There is no published consensus on how best to investigate adults presenting with mesenteric lymphadenitis. In general, inflammatory causes do not pose a diagnostic dilemma, malignancy needs to be considered based on risk factors, and, if lymphoma is of significant concern, lymph node biopsy should be considered. Infection-related mesenteric lymphadenopathy does not warrant extensive workup especially if the presentation is consistent with viral gastroenteritis. HIV can easily be evaluated with a 4th generation test and, if the diagnosis remains uncertain, abdominal CT with contrast may be useful, particularly if it demonstrates low attenuation lymph nodes consistent with TB, celiac disease, or Whipple’s disease.

When Whipple’s disease is suspected, small bowel endoscopy is the most promising diagnostic procedure for patients with gastrointestinal symptoms and/or suspected extraintestinal manifestations of Whipple's disease. Small bowel biopsies should be obtained for T. whipplei testing even if the mucosa appears macroscopically normal, as in our case, since a macroscopically normal bowel does not exclude the diagnosis. In cases with negative small bowel biopsies, biopsies from other areas of involvement should be obtained for histological analysis. In this case, lymph node biopsies were obtained due to the high index of suspicion for GI lymphoma but they also revealed characteristic features of Whipple’s disease that would have been useful had the small intestinal biopsies been negative.

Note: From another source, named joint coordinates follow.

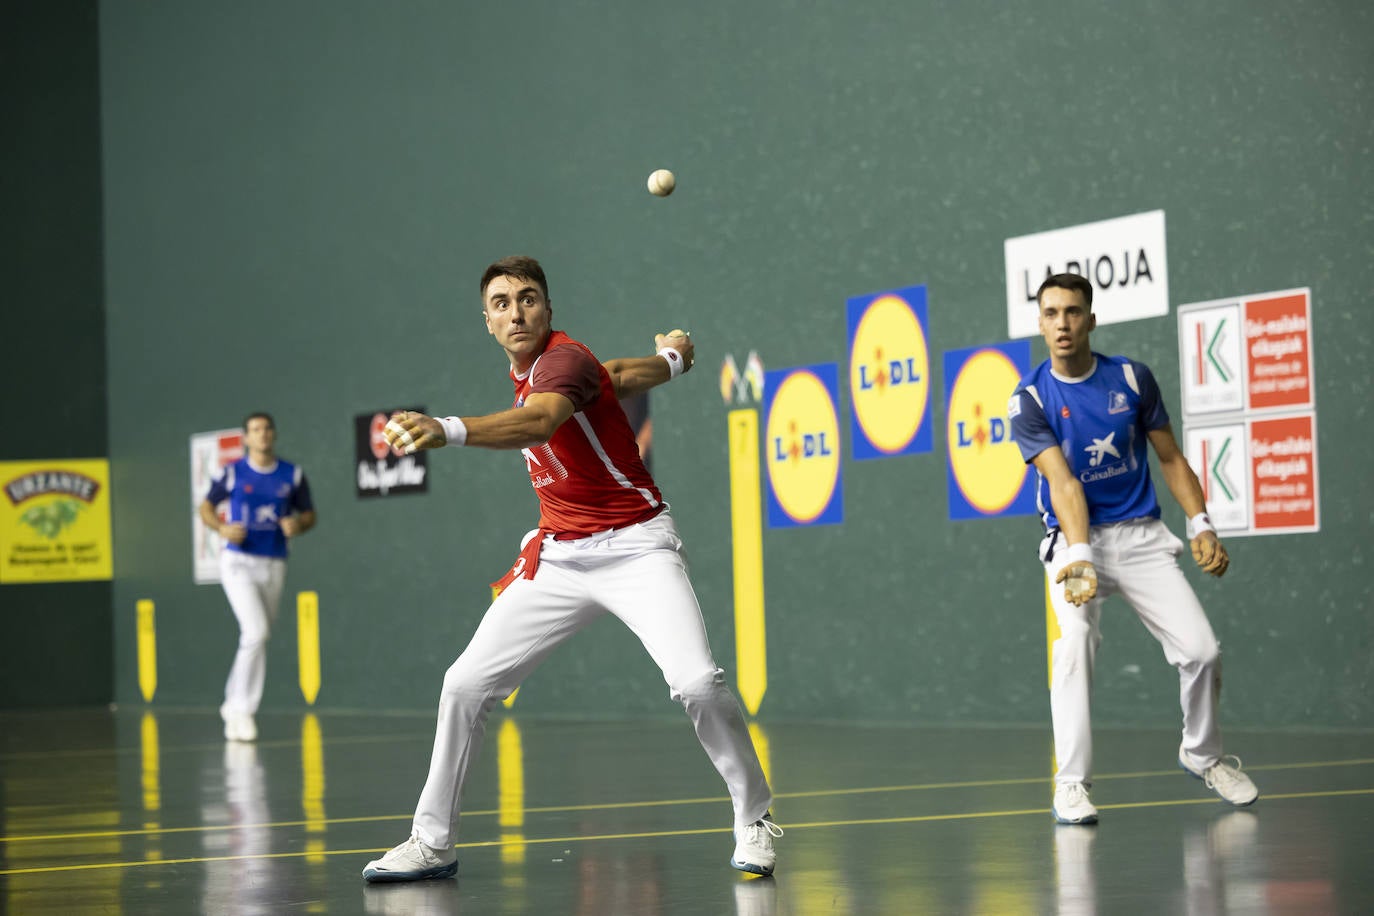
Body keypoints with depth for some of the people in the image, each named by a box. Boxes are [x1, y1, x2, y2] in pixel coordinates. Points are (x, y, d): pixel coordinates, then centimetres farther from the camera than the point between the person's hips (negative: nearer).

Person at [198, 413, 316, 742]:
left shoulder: (293, 475, 5)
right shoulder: (232, 473, -2)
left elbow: (309, 514, 13)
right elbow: (206, 507, 8)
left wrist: (298, 524, -10)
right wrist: (221, 527, -12)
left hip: (273, 566, 4)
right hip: (238, 563, -4)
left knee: (256, 639, 10)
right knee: (256, 631, -19)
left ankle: (234, 703, 28)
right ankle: (242, 710, -11)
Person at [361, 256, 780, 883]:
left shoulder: (564, 360, -18)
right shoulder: (523, 370, 8)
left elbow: (538, 422, -42)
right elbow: (617, 376, 26)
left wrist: (446, 430, -60)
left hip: (634, 548, -7)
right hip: (556, 558, 7)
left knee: (697, 683, -25)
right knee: (466, 684, -4)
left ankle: (754, 820, -3)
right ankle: (432, 842, 9)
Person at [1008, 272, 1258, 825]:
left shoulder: (1132, 379, 0)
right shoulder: (1030, 399, -8)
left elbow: (1170, 458, 8)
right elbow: (1062, 481, -19)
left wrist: (1201, 525, -3)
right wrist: (1080, 556, -32)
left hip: (1140, 535, 2)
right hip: (1074, 538, -2)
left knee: (1201, 650, -8)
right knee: (1074, 640, -28)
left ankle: (1202, 755, 21)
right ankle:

Whipple’s disease can be fatal without treatment with antibacterials, and guidelines recommend initial management with an intravenous antibiotic therapy for two weeks to achieve good blood-brain barrier penetration followed by oral treatment for a year. There is, however, little high-quality evidence to support a particular regimen for Whipple’s disease, with data mainly coming from observational studies [12]. However, in a recent randomized controlled trial [12], forty patients with Whipple’s disease were treated with either ceftriaxone or meropenem for two weeks followed by twelve months of trimethoprim-sulfamethoxazole (TMP-SMX). All patients achieved remission (determined by clinical, histological, and laboratory data) and maintained remission over a three-year follow-up period except for two patients who died from unrelated causes. A follow up open label non-randomized study by the same investigators enrolled thirty patients with WD to evaluate the efficacy of treatment with two weeks of ceftriaxone daily followed by oral TMP-SMX twice daily for three months [13]. The primary endpoint was treatment efficacy compared with the previous study. The study showed that twelve months of treatment with TMP-SMX was not superior to three months of treatment, as indicated by clinical, laboratory and histological data. Although this study suggests short-course TMP-SMX is as effective as a year of therapy, it was a small non-randomized study and further studies are needed to establish the efficacy of this approach. Therefore, we treated our patient according to established guidelines with two weeks of ceftriaxone followed by TMP-SMX with intention to treat for a year. He had responded well to therapy at six months follow-up, however, suggesting that the short-course approach was probably effective in this case.